I do pull some covers to check for bootleg grounds if I suspect that they are. By the time I get to the receptacles, I've already looked at the panel and have a pretty good idea of what kind of outlets I should be seeing and where.
If most of the circuits are old ungrounded rag wire, with maybe a couple of 12-2 NM's going towards the kitchen area, and I start finding "grounded" outlets in a completely different part of the house, I'll pull a cover to check._______________________
"I may have said the same thing before... But my explanation, I am sure, will always be different." Oscar Wilde
You have two legal options other than whole rewiring.A bootleg round, connecting ground terminal to the neutral, is more dangerous than just letting the ground float.
You can use a GFCI breaker or GFCI outlet. This gives you the same safety protection that a grounded outlet does. The outlets need to be labeled to indicate that they don't have a ground. The GFCI recptacles come with the labels.
The other option is to run a separate ground wire back to the ground at the pannel or to ground in another box that does go back to the pannel. Connecting it to a water pipe is not legal and not safe.
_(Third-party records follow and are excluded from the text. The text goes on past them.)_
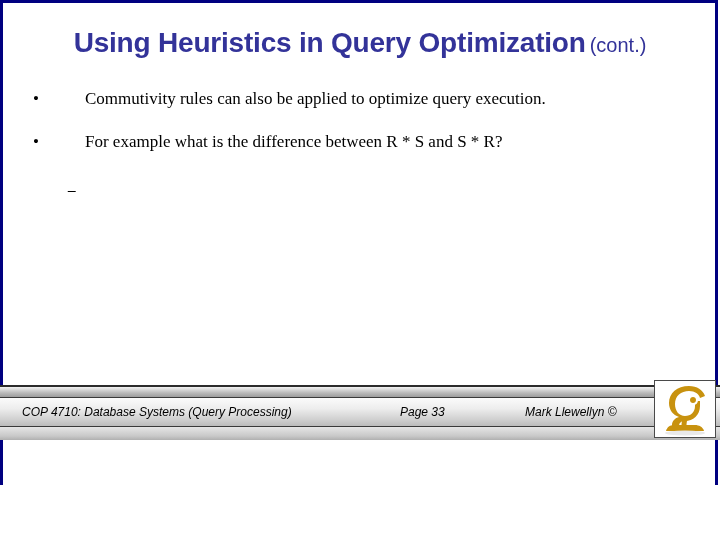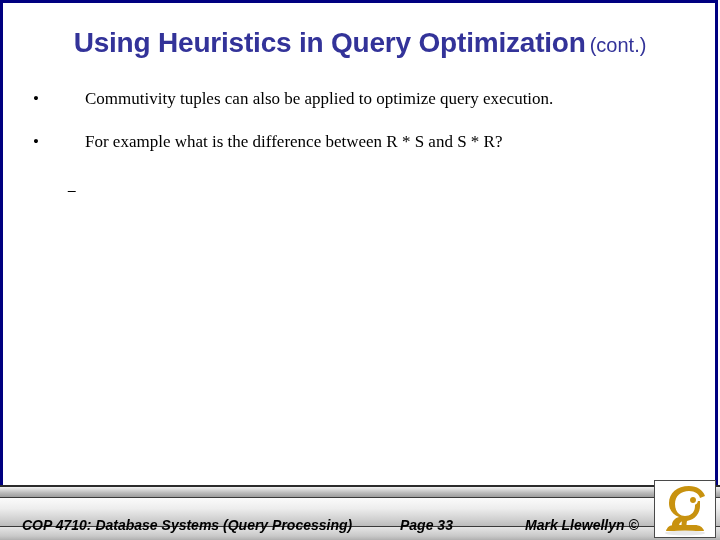--- a/index.html
+++ b/index.html
@@ -11,21 +11,21 @@
     width: 720px;
     height: 540px;
     overflow: hidden;
     font-family: "Liberation Serif", serif;
   }
 
   
   #slide {
     position: relative;
     width: 720px;
-    height: 540px;
+    height: 440px;
     background: #ffffff;
   }
 
   
   #slide-border {
     position: absolute;
     left: 0px;
     top: 0px;
     width: 718px;
     height: 485px;
@@ -137,26 +137,26 @@
   }
   #footer-band-bottom {
     position: absolute;
     left: 0; top: 42px;
     width: 720px; height: 13px;
     background: linear-gradient(to bottom, #e6e6e6 0%, #c8c8c8 70%, #b0b0b0 100%);
   }
   .footer-text {
     position: absolute;
     font-family: "Liberation Sans", sans-serif;
-    font-size: 14px;
-    font-weight: bold;
+    font-size: 12px;
+    font-weight: normal;
     font-style: italic;
     color: #000000;
     white-space: nowrap;
-    top: 32px;
+    top: 20px;
   }
   #footer-course { left: 22px; }
   #footer-page   { left: 400px; }
   #footer-author { left: 525px; }
 
   
   #logo-box {
     position: absolute;
     right: 4px;
     bottom: 2px;
@@ -177,21 +177,21 @@
   <div id="slide-border"></div>
 
   <div id="title-block">
     <span id="title-main">Using Heuristics in Query Optimization</span><span id="title-cont">(cont.)</span>
   </div>
 
   <div id="body-area">
 
     <div class="lvl1">
       <span class="marker">•</span>
-      <span class="btext">Commutivity tuples can also be applied to optimize query execution.</span>
+      <span class="btext">Commutivity rules can also be applied to optimize query execution.</span>
     </div>
 
     <div class="lvl1" style="margin-bottom:28px;">
       <span class="marker">•</span>
       <span class="btext">For example what is the difference between R * S and S * R?</span>
     </div>
 
     <div class="lvl2">
       <span class="marker">–</span>
     </div>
Note- do not connect a refigerator, freezer, or sump pump to a GFCI protected outlet. They have too many false trips.
The GFCI protected outlet does not offer the grounded needed for surge protectors that are used with computers.
"You can use a GFCI breaker or GFCI outlet. This gives you the same safety protection that a grounded outlet does. The outlets need to be labeled to indicate that they don't have a ground. The GFCI recptacles come with the labels."
Not the same protection. A different protection. A superior one for human safety. For instance, jumping into the bathtub with a 120-volt radio is much safer with a 2-wire GFCI outlet than with a grounded, 3-prong non-GFCI outlet. Better yet, don't take any line-voltage appliances bathing with you. Good Vibration's catalog has a lot of battery-powered options instead.
Quire right that refrigerators, freezers, and pumps shouldn't go on a GFCI circuit because of the risk of property damage should the GFCI trip. I would also argue that safety items shouldn't be GFCI. Home oxygen generators would be an extreme example, but stairway lighting would be a more common issue - a safety item you wanted powered as often as possible. However, the kitchen receptacles (that might most benefit from a GFCI breaker or upstream GFCI receptacle) are probably on the same circuit as the fridge. So we get back to running new 12-2 w/ground romex. Alas.
But, rather than retrofit everything, you could snake new romex to only those places that need it most (computer outlet, bath, kitchen). And I'd rather see you put a 6-outlet adaptor over a new, solid 3-wire installation than monkey about with a 2-wire solution. i.e. I'm suggesting that you don't have to aim for 3-wire receptacles every 12 feet on every wall. Does that make it seem more doable?